> **GIVEN INSTRUCTION**:
Summarize the portfolio post below in two sentences.

Just the one (very small) 'tinker' this year, disposing of that useless De La Rue remnant (
finally!). What little was raised was used for a small top up of Diageo. The sums involved were little more than 'pocket money', so small that there's been no real impact on the HYP. It was done more to tidy up my spreadsheets and make my life simpler when writing these reports than anything else
my situation here has become a difficult one...Well my income suffered this year, but apparently I'm in good company...
pyad (HYP1 is 23) wrote:Income ...2023 was down a very unwelcome 30.5% on last year's figure. ...dividend carnage this year... A lousy year then for the all-important income and little excitement from the capital either...
viewtopic.php?f=15&t=41459Hmmm, 'dividend carnage' eh? Makes my 8.2% drop
almost feel like being in profit (if I squint and look at it sideways). Why the big discrepancy? After all, my HYP was very much modelled on HYP1 when I began building it, we have a lot of holdings in common.

Dataset excerpt
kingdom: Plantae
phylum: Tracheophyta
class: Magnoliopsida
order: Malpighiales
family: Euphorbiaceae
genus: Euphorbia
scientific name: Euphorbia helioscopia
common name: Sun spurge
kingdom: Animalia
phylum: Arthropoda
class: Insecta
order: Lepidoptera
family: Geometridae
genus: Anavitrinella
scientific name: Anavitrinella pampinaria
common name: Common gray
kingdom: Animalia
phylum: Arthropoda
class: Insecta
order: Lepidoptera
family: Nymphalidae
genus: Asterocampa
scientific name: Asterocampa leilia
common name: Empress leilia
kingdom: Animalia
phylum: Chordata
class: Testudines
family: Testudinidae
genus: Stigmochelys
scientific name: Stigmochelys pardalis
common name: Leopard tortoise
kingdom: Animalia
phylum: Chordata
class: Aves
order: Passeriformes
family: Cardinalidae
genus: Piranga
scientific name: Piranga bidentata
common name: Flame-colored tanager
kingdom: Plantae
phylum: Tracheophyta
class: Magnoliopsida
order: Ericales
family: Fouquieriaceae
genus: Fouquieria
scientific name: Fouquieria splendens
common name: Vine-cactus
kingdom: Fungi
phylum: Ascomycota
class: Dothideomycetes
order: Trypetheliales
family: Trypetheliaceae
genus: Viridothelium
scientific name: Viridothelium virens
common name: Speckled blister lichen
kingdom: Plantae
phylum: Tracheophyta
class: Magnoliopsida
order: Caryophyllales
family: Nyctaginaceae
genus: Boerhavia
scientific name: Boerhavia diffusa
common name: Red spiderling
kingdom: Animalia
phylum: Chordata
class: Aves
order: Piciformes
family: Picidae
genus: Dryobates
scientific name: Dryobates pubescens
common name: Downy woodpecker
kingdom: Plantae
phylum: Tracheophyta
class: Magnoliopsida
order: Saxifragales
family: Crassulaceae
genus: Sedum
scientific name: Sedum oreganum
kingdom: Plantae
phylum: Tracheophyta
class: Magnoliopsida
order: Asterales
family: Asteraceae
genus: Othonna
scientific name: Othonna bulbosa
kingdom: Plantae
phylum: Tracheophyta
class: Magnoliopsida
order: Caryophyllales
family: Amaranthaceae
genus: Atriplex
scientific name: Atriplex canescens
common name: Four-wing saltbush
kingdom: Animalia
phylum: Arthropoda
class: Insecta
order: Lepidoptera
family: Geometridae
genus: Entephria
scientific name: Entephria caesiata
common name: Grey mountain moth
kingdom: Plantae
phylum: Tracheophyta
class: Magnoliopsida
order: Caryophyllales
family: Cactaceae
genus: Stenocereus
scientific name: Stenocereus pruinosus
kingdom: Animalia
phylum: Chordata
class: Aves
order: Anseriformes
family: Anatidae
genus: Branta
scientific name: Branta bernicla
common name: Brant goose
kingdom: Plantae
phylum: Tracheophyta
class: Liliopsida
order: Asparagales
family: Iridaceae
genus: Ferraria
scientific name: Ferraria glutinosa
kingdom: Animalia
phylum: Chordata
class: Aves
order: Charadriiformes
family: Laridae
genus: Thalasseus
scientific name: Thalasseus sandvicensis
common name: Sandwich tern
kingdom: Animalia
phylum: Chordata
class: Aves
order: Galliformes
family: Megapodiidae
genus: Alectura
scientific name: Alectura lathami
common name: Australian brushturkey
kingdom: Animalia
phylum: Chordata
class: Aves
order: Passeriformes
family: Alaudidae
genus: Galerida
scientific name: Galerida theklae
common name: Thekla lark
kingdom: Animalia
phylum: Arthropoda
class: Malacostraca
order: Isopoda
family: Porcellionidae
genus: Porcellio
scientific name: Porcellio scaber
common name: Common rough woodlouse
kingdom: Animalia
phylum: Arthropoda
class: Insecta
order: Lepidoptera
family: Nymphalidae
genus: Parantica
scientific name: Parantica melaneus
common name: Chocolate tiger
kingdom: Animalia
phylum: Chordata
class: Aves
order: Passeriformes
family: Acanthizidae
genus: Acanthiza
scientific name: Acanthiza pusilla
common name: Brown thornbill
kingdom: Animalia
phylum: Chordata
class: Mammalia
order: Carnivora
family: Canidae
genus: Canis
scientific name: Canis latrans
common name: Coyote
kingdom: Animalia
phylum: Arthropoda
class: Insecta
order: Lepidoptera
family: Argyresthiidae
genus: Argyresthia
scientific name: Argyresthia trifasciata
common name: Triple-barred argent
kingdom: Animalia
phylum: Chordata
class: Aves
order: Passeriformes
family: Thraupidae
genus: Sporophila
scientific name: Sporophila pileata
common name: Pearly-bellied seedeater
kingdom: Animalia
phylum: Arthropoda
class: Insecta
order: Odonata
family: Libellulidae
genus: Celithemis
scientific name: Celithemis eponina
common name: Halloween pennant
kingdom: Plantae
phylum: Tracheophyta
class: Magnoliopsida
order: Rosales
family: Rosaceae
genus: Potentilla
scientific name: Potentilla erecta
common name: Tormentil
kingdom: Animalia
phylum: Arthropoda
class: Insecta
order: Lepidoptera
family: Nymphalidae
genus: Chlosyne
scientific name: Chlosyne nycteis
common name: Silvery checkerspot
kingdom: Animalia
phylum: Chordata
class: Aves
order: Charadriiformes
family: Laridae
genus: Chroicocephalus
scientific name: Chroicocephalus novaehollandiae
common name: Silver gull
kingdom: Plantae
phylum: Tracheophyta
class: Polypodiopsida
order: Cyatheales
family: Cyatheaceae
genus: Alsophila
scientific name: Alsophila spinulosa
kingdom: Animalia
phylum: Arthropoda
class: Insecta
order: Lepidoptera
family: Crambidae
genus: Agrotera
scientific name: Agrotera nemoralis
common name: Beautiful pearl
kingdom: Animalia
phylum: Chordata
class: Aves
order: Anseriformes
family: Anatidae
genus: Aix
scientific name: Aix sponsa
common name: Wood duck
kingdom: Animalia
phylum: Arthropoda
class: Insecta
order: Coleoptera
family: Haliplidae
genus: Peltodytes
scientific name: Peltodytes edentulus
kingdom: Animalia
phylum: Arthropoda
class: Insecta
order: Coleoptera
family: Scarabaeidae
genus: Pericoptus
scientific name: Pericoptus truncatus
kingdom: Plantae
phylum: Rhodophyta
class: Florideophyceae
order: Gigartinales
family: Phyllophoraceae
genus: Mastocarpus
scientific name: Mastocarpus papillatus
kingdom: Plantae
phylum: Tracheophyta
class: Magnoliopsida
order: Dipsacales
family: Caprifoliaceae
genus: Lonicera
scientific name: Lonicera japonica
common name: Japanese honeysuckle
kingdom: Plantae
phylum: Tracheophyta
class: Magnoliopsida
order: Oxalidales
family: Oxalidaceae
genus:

> **PROBLEM SOLUTION**:
The writer made one very small change this year, selling the remaining De La Rue holding and using the little money it raised to top up Diageo, mainly to tidy up spreadsheets and simplify these reports. The writer's income fell 8.2%, far less than the 30.5% drop reported for HYP1, and the writer asks why the gap is so large when this HYP was modeled on HYP1 and shares many holdings with it.